* [Data extract]

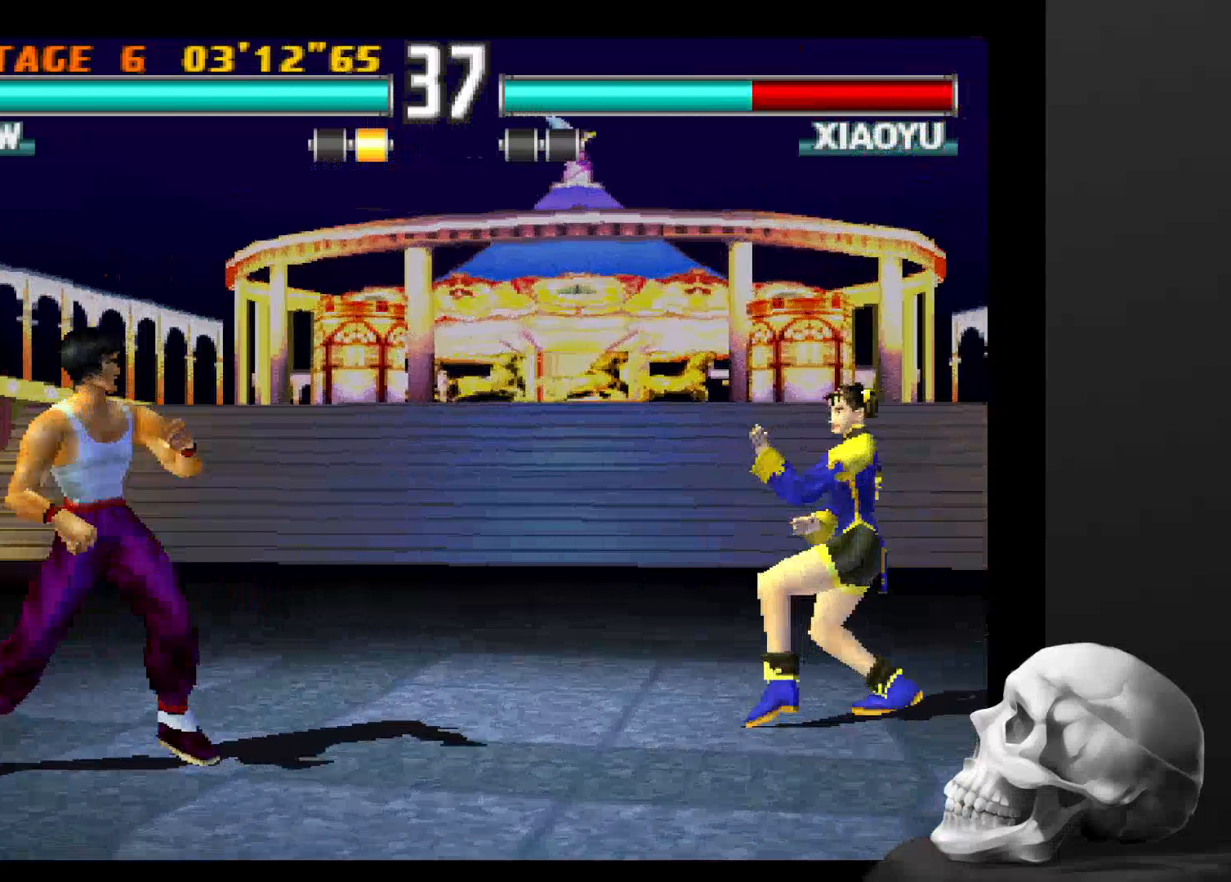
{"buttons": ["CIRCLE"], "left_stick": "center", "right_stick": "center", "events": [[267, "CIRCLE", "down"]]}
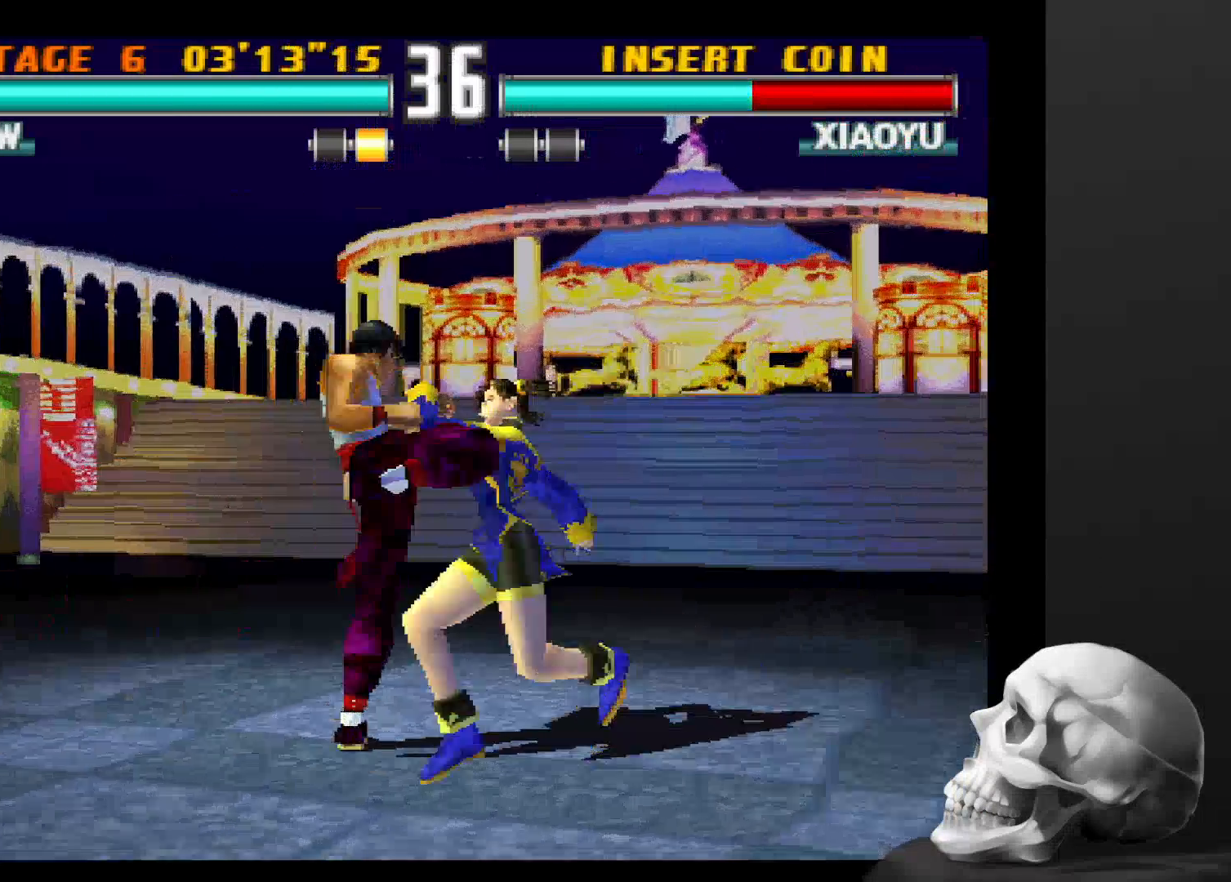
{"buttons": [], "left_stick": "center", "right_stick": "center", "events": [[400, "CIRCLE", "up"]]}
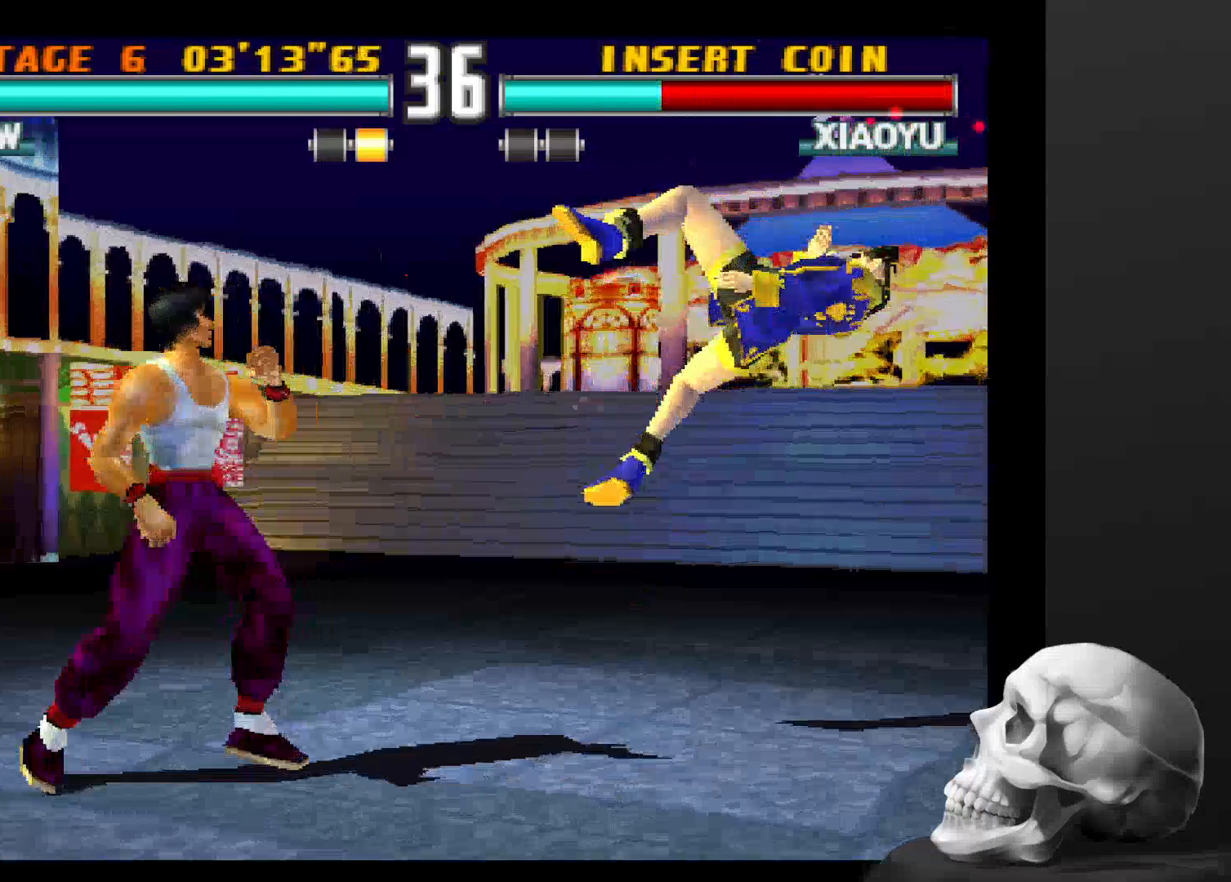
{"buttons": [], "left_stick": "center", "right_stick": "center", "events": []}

* [Work task] Write the listing above out again exactly, but not the images it holds.

* [Result of this task]
{"buttons": ["CIRCLE"], "left_stick": "center", "right_stick": "center", "events": [[267, "CIRCLE", "down"]]}
{"buttons": [], "left_stick": "center", "right_stick": "center", "events": [[400, "CIRCLE", "up"]]}
{"buttons": [], "left_stick": "center", "right_stick": "center", "events": []}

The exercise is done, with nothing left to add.